◆ **Source data**:
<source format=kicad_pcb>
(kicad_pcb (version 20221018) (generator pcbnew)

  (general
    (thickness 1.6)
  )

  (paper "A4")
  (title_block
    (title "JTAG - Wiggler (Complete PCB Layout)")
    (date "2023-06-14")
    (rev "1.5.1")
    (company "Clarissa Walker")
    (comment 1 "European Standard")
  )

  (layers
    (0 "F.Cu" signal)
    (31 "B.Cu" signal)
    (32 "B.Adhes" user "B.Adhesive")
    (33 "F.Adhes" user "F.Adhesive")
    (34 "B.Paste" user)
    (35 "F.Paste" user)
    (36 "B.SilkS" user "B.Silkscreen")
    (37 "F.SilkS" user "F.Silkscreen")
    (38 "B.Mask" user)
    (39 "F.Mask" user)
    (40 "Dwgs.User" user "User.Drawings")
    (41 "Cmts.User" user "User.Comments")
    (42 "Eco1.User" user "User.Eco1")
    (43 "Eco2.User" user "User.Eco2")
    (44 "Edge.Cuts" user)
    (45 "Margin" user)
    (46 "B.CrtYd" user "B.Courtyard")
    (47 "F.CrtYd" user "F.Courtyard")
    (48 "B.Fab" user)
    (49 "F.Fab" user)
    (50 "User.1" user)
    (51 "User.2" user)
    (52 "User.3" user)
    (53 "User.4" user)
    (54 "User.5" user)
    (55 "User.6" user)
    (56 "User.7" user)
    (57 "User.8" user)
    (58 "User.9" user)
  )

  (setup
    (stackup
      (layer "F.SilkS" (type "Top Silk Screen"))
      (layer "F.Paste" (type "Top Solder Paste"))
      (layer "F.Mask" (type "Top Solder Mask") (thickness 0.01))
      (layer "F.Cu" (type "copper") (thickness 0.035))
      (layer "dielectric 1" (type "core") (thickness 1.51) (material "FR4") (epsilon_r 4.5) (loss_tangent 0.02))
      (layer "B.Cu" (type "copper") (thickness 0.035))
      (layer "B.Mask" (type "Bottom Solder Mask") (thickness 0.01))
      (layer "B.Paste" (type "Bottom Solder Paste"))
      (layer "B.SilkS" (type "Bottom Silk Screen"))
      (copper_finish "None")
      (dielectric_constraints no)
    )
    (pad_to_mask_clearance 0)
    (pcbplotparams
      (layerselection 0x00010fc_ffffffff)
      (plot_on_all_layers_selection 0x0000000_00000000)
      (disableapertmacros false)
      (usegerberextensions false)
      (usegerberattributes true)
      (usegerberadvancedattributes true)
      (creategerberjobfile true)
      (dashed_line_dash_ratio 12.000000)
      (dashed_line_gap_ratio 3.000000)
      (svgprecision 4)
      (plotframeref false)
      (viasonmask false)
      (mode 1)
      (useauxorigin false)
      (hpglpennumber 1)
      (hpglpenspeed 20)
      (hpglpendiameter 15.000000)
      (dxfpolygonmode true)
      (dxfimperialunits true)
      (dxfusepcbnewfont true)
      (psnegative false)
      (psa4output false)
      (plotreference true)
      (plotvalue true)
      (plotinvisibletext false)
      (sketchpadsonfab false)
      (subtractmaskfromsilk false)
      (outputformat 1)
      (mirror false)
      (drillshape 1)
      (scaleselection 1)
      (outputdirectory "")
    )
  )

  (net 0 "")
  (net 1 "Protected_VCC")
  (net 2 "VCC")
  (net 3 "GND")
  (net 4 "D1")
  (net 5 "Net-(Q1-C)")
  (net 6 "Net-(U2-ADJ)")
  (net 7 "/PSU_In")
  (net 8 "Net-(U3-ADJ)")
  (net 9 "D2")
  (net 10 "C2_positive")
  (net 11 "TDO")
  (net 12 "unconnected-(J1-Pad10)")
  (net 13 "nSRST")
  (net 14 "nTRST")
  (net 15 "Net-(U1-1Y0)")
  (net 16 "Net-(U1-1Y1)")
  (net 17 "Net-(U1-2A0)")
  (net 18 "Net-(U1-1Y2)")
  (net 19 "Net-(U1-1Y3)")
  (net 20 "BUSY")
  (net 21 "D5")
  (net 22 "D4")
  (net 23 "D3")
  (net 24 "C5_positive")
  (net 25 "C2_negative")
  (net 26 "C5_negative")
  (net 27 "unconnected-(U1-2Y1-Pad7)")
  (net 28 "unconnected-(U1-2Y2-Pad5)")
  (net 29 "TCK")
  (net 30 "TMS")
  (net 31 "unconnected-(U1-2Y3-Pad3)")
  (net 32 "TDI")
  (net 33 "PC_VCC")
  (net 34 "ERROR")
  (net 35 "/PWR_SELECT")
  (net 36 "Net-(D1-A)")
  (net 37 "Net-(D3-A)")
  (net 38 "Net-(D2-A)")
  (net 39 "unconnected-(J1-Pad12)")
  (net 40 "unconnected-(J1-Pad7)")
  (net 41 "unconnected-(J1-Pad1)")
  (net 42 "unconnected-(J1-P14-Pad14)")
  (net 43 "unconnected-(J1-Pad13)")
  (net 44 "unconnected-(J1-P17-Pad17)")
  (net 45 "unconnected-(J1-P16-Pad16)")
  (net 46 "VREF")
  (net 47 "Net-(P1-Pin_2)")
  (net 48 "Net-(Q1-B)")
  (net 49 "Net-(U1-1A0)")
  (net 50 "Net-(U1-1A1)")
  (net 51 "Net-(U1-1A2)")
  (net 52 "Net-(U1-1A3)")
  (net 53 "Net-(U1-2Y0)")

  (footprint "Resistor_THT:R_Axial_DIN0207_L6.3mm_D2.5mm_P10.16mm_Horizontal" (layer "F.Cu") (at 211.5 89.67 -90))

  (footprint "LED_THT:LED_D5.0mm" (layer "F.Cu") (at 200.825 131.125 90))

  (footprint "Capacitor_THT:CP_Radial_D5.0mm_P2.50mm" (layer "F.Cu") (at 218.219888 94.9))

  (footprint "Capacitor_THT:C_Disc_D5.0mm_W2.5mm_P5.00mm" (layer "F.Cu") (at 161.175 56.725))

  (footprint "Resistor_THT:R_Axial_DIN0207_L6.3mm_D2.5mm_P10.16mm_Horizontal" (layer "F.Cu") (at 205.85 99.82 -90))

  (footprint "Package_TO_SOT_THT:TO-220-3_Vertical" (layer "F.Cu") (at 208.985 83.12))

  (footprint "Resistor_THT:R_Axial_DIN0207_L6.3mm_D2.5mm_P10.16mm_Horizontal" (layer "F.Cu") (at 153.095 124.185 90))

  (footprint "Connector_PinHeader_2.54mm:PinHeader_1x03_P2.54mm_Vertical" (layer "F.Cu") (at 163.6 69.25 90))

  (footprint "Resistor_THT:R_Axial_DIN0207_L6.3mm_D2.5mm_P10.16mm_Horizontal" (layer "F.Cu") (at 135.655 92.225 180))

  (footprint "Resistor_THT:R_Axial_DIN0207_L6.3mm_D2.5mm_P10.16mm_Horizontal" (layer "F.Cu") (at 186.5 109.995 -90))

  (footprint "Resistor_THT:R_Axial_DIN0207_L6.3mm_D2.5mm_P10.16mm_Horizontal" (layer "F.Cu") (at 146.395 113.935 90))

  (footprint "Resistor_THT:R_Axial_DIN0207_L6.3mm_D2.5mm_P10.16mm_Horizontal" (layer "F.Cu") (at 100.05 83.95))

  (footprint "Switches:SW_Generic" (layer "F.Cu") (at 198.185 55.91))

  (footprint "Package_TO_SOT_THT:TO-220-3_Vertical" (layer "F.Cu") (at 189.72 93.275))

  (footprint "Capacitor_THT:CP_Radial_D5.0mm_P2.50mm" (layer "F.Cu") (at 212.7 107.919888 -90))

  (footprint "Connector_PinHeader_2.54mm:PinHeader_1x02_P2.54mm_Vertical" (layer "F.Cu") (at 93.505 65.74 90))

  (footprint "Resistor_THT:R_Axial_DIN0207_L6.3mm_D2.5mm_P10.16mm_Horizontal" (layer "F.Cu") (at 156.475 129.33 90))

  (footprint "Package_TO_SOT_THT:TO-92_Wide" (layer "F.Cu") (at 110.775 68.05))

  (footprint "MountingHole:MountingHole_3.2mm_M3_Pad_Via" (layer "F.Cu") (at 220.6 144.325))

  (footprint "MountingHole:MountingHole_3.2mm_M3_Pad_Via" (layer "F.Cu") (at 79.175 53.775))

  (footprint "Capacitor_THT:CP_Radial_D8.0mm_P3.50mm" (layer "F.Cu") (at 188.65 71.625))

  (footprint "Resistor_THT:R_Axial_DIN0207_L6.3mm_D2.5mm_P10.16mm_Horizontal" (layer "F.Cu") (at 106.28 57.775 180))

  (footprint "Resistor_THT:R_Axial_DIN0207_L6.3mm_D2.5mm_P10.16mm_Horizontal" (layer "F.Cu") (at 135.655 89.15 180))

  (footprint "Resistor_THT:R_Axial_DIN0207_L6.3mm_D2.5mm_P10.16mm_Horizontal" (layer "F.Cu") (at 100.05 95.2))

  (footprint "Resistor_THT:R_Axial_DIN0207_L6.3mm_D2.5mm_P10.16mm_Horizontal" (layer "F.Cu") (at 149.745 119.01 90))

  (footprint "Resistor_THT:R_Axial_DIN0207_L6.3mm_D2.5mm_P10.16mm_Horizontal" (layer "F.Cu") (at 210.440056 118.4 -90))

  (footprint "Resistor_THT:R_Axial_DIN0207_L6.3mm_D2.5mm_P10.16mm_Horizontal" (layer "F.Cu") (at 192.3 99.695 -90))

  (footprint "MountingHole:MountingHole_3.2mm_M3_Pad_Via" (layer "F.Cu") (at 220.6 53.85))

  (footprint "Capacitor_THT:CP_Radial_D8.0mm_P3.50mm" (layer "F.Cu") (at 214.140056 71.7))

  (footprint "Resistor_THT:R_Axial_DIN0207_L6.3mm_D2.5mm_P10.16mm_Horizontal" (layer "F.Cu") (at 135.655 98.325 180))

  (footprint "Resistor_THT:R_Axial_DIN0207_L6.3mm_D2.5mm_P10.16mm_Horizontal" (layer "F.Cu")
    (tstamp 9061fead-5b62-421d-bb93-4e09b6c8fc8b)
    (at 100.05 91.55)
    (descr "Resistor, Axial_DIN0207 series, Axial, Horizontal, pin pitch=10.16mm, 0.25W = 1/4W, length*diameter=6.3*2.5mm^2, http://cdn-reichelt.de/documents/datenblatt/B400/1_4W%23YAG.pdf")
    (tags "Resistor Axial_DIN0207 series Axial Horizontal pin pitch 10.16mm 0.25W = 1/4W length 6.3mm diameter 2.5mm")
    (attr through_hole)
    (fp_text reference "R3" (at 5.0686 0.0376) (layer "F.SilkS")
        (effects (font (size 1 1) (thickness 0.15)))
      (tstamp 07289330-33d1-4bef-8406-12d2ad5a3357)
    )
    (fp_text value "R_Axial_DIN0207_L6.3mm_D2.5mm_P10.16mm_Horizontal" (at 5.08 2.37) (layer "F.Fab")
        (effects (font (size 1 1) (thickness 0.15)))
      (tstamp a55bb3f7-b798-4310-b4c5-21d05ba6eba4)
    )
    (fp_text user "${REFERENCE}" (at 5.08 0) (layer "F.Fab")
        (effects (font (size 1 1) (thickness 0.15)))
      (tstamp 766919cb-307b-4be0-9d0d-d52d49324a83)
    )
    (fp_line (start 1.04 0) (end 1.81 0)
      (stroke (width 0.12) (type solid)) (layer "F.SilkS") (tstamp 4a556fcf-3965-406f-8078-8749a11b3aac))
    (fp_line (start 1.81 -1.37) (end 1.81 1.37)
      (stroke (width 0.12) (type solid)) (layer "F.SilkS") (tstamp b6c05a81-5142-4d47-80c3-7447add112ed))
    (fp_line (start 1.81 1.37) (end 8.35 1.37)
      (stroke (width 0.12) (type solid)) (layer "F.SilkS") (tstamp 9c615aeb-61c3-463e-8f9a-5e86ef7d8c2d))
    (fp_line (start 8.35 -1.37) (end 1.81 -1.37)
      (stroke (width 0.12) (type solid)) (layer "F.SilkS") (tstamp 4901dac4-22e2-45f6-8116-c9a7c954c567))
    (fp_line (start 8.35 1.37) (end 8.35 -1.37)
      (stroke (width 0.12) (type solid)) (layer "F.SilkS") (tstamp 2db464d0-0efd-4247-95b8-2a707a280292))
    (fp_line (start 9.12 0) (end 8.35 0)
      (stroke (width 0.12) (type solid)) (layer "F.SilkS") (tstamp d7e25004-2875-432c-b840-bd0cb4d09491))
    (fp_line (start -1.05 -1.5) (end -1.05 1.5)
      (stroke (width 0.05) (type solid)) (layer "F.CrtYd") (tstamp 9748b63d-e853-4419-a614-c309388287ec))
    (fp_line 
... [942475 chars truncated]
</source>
--
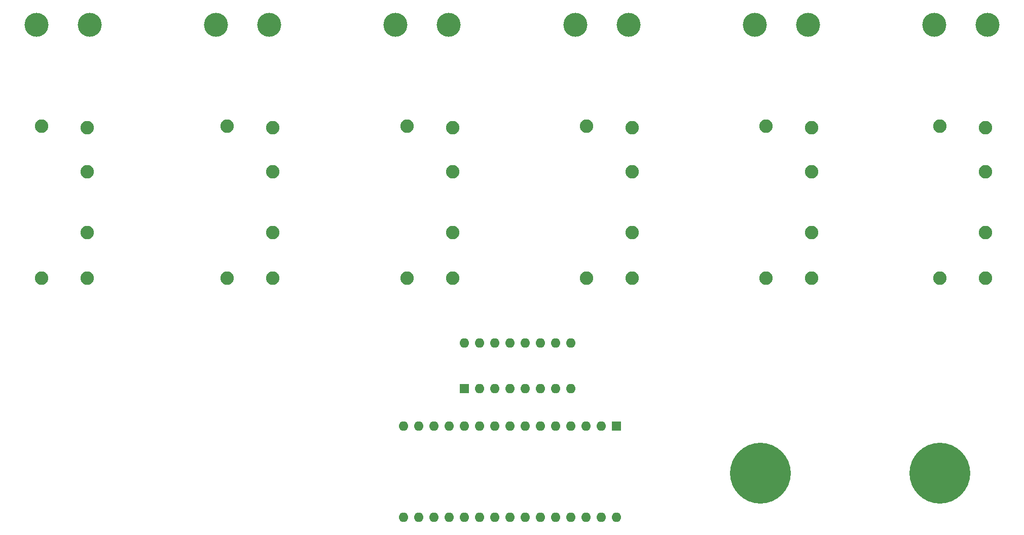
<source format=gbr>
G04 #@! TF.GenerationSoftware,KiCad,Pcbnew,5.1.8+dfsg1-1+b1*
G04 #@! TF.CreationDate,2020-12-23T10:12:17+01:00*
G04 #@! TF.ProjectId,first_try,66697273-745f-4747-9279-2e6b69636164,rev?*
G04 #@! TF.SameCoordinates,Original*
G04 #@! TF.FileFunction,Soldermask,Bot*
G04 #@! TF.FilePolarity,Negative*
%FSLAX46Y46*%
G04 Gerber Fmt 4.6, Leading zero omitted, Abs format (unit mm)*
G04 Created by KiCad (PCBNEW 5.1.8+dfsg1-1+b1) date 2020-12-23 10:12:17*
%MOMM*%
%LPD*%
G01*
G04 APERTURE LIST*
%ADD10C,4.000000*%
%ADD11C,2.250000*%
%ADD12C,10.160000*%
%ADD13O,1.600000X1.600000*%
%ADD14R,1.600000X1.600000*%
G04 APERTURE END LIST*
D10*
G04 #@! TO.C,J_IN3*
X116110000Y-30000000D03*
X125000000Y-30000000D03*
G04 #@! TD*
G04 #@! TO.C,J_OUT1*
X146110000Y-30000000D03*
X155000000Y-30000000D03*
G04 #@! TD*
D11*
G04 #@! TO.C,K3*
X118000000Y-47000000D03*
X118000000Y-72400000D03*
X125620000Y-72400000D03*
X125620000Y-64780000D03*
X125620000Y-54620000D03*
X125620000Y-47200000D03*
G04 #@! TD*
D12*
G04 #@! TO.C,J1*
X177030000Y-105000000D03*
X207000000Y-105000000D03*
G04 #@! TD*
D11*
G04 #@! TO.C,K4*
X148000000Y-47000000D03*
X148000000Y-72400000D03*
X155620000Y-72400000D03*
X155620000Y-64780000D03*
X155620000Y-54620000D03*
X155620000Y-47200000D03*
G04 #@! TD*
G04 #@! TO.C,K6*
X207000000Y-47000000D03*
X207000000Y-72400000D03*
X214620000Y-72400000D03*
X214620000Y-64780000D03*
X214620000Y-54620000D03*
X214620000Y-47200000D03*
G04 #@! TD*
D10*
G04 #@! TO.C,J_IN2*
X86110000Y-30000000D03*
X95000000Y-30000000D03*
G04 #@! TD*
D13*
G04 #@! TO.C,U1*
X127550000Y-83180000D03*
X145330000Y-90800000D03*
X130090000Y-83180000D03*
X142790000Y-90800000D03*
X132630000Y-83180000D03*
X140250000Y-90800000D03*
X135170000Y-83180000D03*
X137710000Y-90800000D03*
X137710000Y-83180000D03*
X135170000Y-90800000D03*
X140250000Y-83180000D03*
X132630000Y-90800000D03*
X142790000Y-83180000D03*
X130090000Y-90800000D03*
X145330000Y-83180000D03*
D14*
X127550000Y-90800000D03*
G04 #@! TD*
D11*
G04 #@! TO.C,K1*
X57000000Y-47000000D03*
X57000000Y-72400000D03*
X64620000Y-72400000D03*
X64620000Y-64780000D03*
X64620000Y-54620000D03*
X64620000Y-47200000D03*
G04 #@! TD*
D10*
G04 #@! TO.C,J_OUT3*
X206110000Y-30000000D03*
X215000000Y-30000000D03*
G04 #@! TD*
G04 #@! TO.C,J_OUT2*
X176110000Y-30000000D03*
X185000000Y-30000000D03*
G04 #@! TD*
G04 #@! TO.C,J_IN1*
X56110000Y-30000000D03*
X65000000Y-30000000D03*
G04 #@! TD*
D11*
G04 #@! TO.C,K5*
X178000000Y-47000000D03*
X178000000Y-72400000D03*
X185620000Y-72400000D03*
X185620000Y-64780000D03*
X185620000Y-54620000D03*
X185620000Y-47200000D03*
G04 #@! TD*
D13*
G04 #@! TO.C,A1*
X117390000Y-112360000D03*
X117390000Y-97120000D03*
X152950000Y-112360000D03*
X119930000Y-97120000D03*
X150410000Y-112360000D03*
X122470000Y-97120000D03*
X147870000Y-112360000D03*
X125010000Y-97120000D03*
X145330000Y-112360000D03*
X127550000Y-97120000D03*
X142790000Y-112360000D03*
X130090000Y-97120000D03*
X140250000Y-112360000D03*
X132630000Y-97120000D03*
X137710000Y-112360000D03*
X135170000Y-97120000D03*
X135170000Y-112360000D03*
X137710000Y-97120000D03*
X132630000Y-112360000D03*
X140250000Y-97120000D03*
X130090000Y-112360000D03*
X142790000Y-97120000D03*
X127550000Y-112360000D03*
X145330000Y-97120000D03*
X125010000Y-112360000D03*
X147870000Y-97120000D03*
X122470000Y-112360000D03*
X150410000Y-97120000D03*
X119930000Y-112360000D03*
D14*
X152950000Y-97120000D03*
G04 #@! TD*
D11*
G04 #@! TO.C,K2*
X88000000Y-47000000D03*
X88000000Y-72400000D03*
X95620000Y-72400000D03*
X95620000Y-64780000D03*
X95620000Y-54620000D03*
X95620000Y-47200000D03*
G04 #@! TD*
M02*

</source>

◆ **Problem statement**: Search the data above for the word "Paste" and show every line that has it.

◆ **Problem solution**:
    (34 "B.Paste" user)
    (35 "F.Paste" user)
      (layer "F.Paste" (type "Top Solder Paste"))
      (layer "B.Paste" (type "Bottom Solder Paste"))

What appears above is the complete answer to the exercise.